Inside the museum, though, is perhaps what he’ll be remembered for in the future: a 1972 Volkswagen bus he customized, and that later served as inspiration for the character of Fillmore in the Pixar animated movie “Cars.” Wille said the museum set a record for attendance last year with 25,000 visitors, and “probably close to half of them were from someplace other than the United States,” drawn by that movie or a piece Scottish comedian Billy Connolly did on Waldmire and the museum for British TV.

It was glorious day all up and down the road Saturday, with each town celebrating in its own way. There was a parade with fire trucks and Mustangs in Lexington, which also turned out to be the first public event for the new McLean County chapter of the national organization Moms Demand Action for Gun Sense in America. Some 135 people turned out for their first meeting, and about a dozen of those marched in the Lexington parade, in part to promote their Wear Orange event set for June 2 at White Oak Park in Bloomington to mark National Gun Violence Awareness Day.

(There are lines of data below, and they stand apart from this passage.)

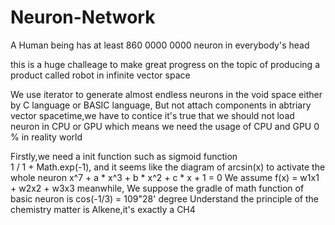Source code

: # Neuron-Network
A Human being has at least 860 0000 0000 neuron in everybody's head

this is a huge challeage to make great progress on the topic of producing a product called robot in infinite vector space

We use iterator to generate almost endless neurons in the void space either by C language or BASIC language,
But not attach components in abtriary vector spacetime,we have to contice it's true that we should not load neuron in CPU or GPU which means we need the usage
of CPU and GPU 0 % in reality world

Firstly,we need a init function such as sigmoid function  
    1 / 1 + Math.exp(-1),
and it seems like the diagram of arcsin(x)
to activate the whole neuron 
    x^7 + a * x^3 + b * x^2 + c * x + 1 = 0
We assume f(x) = w1x1 + w2x2 + w3x3 
meanwhile,
We suppose the gradle of math function of basic neuron is 
cos(-1/3) = 109"28' degree 
Understand the principle of the chemistry matter is Alkene,it's exactly a CH4 
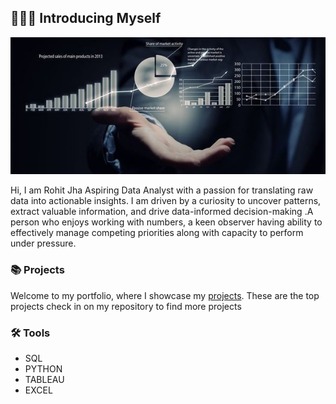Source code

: ## 🙋🏻‍♀️ Introducing Myself

![GitHub Logo](https://github.com/Rkjha6634/Rkjha6634/blob/main/10%20Hacks%20to%20speed%20up%20your%20data%20analysis%202.jpeg)

Hi, I am Rohit Jha Aspiring Data Analyst with a passion for translating raw data into actionable insights. I am driven by a curiosity to uncover patterns, extract valuable information, and drive data-informed decision-making .A person who enjoys working with numbers, a keen observer having ability to effectively manage competing priorities along with capacity to perform under pressure.

### 📚 Projects

Welcome to my portfolio, where I showcase my [projects](https://github.com/Rkjha6634/PORTFOLIO/blob/main/README.md).
These are the top projects check in on my repository to find more projects

### 🛠️ Tools

- SQL
- PYTHON
- TABLEAU
- EXCEL 



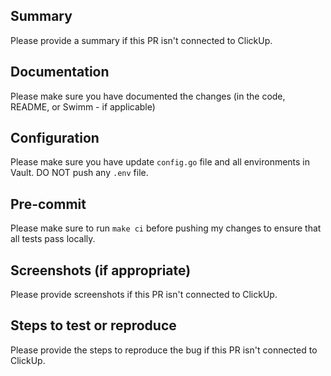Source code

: ## Summary

Please provide a summary if this PR isn't connected to ClickUp.

## Documentation

Please make sure you have documented the changes (in the code, README, or Swimm - if applicable)

## Configuration

Please make sure you have update `config.go` file and all environments in Vault. DO NOT push any `.env` file.

## Pre-commit

Please make sure to run `make ci` before pushing my changes to ensure that all tests pass locally.

## Screenshots (if appropriate)

Please provide screenshots if this PR isn't connected to ClickUp.


## Steps to test or reproduce

Please provide the steps to reproduce the bug if this PR isn't connected to ClickUp.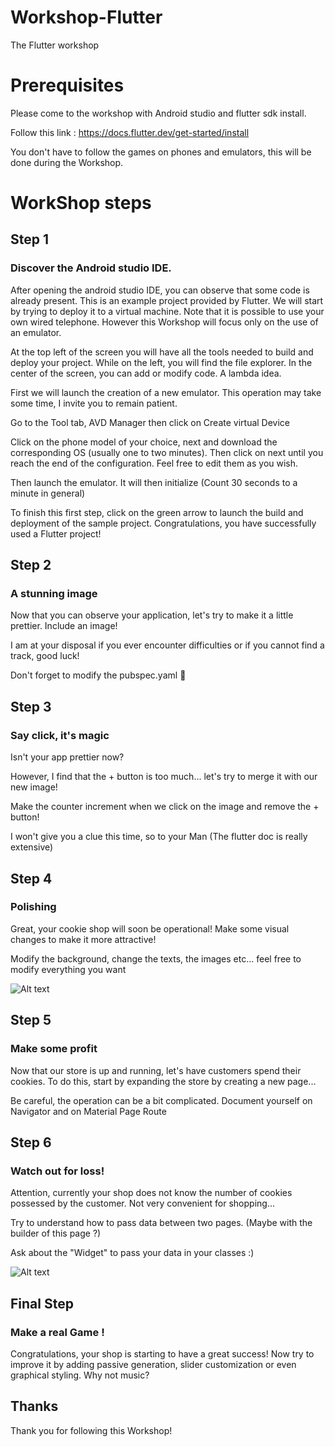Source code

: # Workshop-Flutter
The Flutter workshop

# Prerequisites

Please come to the workshop with Android studio and flutter sdk install.

Follow this link : https://docs.flutter.dev/get-started/install

You don't have to follow the games on phones and emulators, this will be done during the Workshop.

# WorkShop steps

## Step 1
### Discover the Android studio IDE.

After opening the android studio IDE, you can observe that some code is already present. This is an example project provided by Flutter. We will start by trying to deploy it to a virtual machine. Note that it is possible to use your own wired telephone. However this Workshop will focus only on the use of an emulator.

At the top left of the screen you will have all the tools needed to build and deploy your project. While on the left, you will find the file explorer. In the center of the screen, you can add or modify code. A lambda idea.

First we will launch the creation of a new emulator. This operation may take some time, I invite you to remain patient.

Go to the Tool tab, AVD Manager then click on Create virtual Device

Click on the phone model of your choice, next and download the corresponding OS (usually one to two minutes). Then click on next until you reach the end of the configuration. Feel free to edit them as you wish.

Then launch the emulator. It will then initialize (Count 30 seconds to a minute in general)

To finish this first step, click on the green arrow to launch the build and deployment of the sample project. Congratulations, you have successfully used a Flutter project!

## Step 2
### A stunning image

Now that you can observe your application, let's try to make it a little prettier. Include an image!

I am at your disposal if you ever encounter difficulties or if you cannot find a track, good luck!

Don't forget to modify the pubspec.yaml :eyes:

## Step 3
### Say click, it's magic

Isn't your app prettier now?

However, I find that the + button is too much... let's try to merge it with our new image!

Make the counter increment when we click on the image and remove the + button!

I won't give you a clue this time, so to your Man (The flutter doc is really extensive)

## Step 4
### Polishing

Great, your cookie shop will soon be operational! Make some visual changes to make it more attractive!

Modify the background, change the texts, the images etc... feel free to modify everything you want

![Alt text](assets/part_one.png?raw=true "Example")

## Step 5
### Make some profit

Now that our store is up and running, let's have customers spend their cookies. To do this, start by expanding the store by creating a new page...

Be careful, the operation can be a bit complicated. Document yourself on Navigator and on Material Page Route

## Step 6
### Watch out for loss!

Attention, currently your shop does not know the number of cookies possessed by the customer. Not very convenient for shopping...

Try to understand how to pass data between two pages. (Maybe with the builder of this page ?)

Ask about the "Widget" to pass your data in your classes :)

![Alt text](assets/part_two.png?raw=true "Example")

## Final Step
### Make a real Game !

Congratulations, your shop is starting to have a great success! Now try to improve it by adding passive generation, slider customization or even graphical styling. Why not music?

## Thanks

Thank you for following this Workshop!
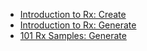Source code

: - [Introduction to Rx: Create](http://www.introtorx.com/Content/v1.0.10621.0/04_CreatingObservableSequences.html#ObservableCreate)
- [Introduction to Rx: Generate](http://www.introtorx.com/Content/v1.0.10621.0/04_CreatingObservableSequences.html#ObservableGenerate)
- [101 Rx Samples: Generate](http://rxwiki.wikidot.com/101samples#toc42)
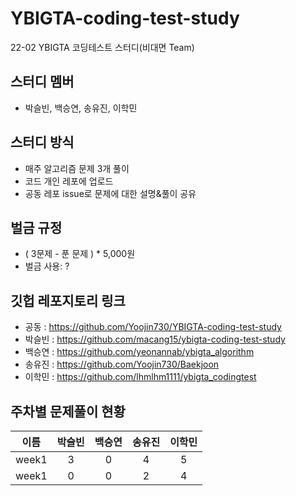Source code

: # YBIGTA-coding-test-study
22-02 YBIGTA 코딩테스트 스터디(비대면 Team)

## 스터디 멤버
- 박슬빈, 백승연, 송유진, 이학민

## 스터디 방식
- 매주 알고리즘 문제 3개 풀이
- 코드 개인 레포에 업로드
- 공동 레포 issue로 문제에 대한 설명&풀이 공유

## 벌금 규정
- ( 3문제 - 푼 문제 ) * 5,000원
- 벌금 사용: ?

## 깃헙 레포지토리 링크
- 공동 : https://github.com/Yoojin730/YBIGTA-coding-test-study
- 박슬빈 : https://github.com/macang15/ybigta-coding-test-study
- 백승연 : https://github.com/yeonannab/ybigta_algorithm
- 송유진 : https://github.com/Yoojin730/Baekjoon
- 이학민 : https://github.com/lhmlhm1111/ybigta_codingtest

## 주차별 문제풀이 현황
|이름|박슬빈|백승연|송유진|이학민|
|:---:|:---:|:---:|:---:|:---:|
|week1|3|0|4|5|
|week1|0|0|2|4|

A red Mustang leads the way in Lexington's Route 66 Red Carpet Corridor parade. (One Illinois/Ted Cox)

A red Mustang leads the way in Lexington's Route 66 Red Carpet Corridor parade. (One Illinois/Ted Cox)

“I don’t remember ever marching in a parade,” said Karen Irvin, of Bloomington, spokesperson for the local Wear Orange event. She added that Moms Demand Action had seen a 40 percent increase in Illinois organizations being formed just since the Parkland, Fla., shooting earlier this year.

Going from northeast to southwest, the corridor festival ended at Towanda's Duncan Manor, a wonderful Italianate mansion constructed by cattle rancher William Duncan starting immediately after the Civil War in 1866. He died in 1876, and by 1900 it had become a rental property as the surrounding landscape was sold for farmland. At the end of the 20th century, it went vacant for 20 years before Randi Howell and her husband, David, bought it four years ago.

“When we first got it, it was just a shell,” Howell said. “We just kind of camped out.”

Yet the Howells went about restoring it, and started inviting locals out to an annual spring open house to view the progress. The first open house attracted 3,000 visitors, and she said since then they’ve settled into about 1,500 visitors a year, now as part of the Towanda stop on the Red Carpet Corridor Festival.

“It works out beautifully,” she said. “I love it.”